The Attempt at a Solution
So \langle 0 \vert [J^{\epsilon}_{0} (t,x), J^{\epsilon}_{0} (t, y)] \vert 0 \rangle = \langle 0 \vert i \delta^{3} (x - y - 2 \epsilon) \psi^{\dagger}_{L} (x + \epsilon) \psi_{L} (y - \epsilon) - i \delta^{3} (y - x + 2 \epsilon) \psi^{\dagger}_{L} (y + \epsilon) \psi_{L} (x - \epsilon) \vert 0 \rangle \\ = \langle 0 \vert i \delta^{3} (x - y - 2 \epsilon) \psi^{\dagger}_{L} (x + \epsilon) \psi_{L} (y - \epsilon) \vert \rangle - \langle 0 \vert i \delta^{3} (y - x + 2 \epsilon) \psi^{\dagger}_{L} (y + \epsilon) \psi_{L} (x - \epsilon) \vert 0 \rangle
I'm not quite sure how operators like \langle 0 \vert act on the \delta terms.

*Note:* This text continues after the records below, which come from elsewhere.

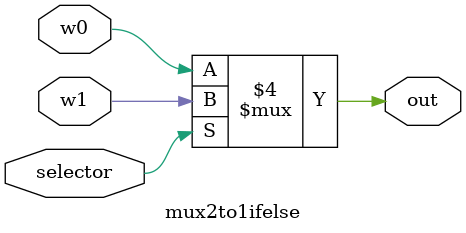
<source format=v>
module mux2to1ifelse(w0, w1,selector, out);
           input w0, w1, selector;
           output reg out;
           always @(selector) // omitted the w0,w1 inside the sensitivity list, does this work?
           begin
                     out = w1; // omitting the else command
                     if(selector == 0)
                        out = w0;
                     
           end
endmodule

</source>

But it seems like the answer will be:
\langle 0 \vert [J^{\epsilon}_{0} (t,x), J^{\epsilon}_{0} (t, y)] \vert 0 \rangle = i \delta^{3} (x - y - 2 \epsilon) \frac{1}{x - y -2 \epsilon} - i \delta^{3} (y - x + 2 \epsilon) \frac{1}{y - x + 2 \epsilon}
As \epsilon \rightarrow 0 we get: \langle 0 \vert [J^{0}_{0} (t,x), J^{0}_{0} (t, y)] \vert 0 \rangle = i \delta^{3} (x - y) \frac{1}{x - y} - i \delta^{3} (y - x) \frac{1}{y - x}.
Is this = 0?
Any feedback would be greatly appreciated. I have very little support from my lecturer and I'm feeling a bit overwhelmed by Quantum Field Theory.